• _AIM OF THE EXERCISE_
This task calls for the lines below starting at the one containing "- T7 vertebra: (198, 240, 272, 320)" and ending at the one containing "Breast MRI, one", repeated exactly with both ends kept and pictures left out.

• _DATA_
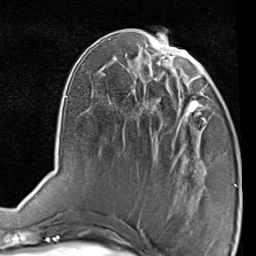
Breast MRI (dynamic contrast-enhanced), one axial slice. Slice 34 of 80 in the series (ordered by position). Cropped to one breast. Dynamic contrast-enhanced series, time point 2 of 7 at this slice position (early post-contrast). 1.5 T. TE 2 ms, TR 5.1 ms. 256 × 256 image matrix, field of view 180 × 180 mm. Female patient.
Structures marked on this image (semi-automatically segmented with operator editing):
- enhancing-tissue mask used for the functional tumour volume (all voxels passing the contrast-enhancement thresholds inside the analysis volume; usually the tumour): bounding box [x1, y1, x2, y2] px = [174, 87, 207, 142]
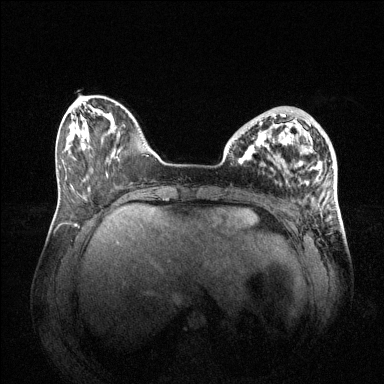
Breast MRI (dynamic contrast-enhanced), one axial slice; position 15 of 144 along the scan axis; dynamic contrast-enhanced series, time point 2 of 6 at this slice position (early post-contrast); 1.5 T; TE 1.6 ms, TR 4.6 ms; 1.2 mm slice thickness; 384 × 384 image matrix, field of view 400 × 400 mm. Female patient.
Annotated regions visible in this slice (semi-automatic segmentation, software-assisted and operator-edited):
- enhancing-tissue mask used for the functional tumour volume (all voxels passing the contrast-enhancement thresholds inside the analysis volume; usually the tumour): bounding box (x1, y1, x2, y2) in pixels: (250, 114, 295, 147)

==

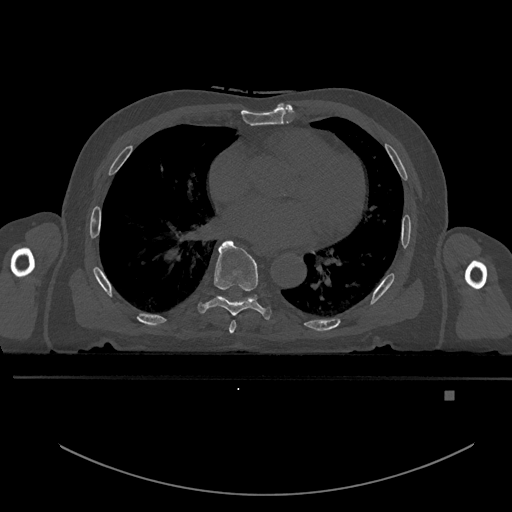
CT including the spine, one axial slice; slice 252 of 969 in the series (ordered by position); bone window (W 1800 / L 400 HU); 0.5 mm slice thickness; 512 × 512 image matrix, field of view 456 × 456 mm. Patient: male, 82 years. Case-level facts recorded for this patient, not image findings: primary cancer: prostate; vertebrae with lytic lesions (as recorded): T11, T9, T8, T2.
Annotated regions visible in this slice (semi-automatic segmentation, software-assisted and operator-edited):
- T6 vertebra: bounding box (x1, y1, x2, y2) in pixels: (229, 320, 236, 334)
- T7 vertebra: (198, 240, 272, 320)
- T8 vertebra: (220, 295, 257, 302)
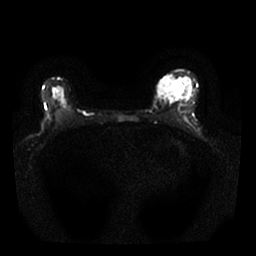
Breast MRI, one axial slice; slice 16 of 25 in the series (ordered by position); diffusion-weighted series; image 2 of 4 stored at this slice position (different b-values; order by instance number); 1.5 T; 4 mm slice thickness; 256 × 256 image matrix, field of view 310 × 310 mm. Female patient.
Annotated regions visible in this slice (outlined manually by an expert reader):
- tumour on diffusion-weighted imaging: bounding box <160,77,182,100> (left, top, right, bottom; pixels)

• _TASK OUTPUT_
- T7 vertebra: (198, 240, 272, 320)
- T8 vertebra: (220, 295, 257, 302)
Breast MRI, one axial slice; slice 16 of 25 in the series (ordered by position); diffusion-weighted series; image 2 of 4 stored at this slice position (different b-values; order by instance number); 1.5 T; 4 mm slice thickness; 256 × 256 image matrix, field of view 310 × 310 mm. Female patient.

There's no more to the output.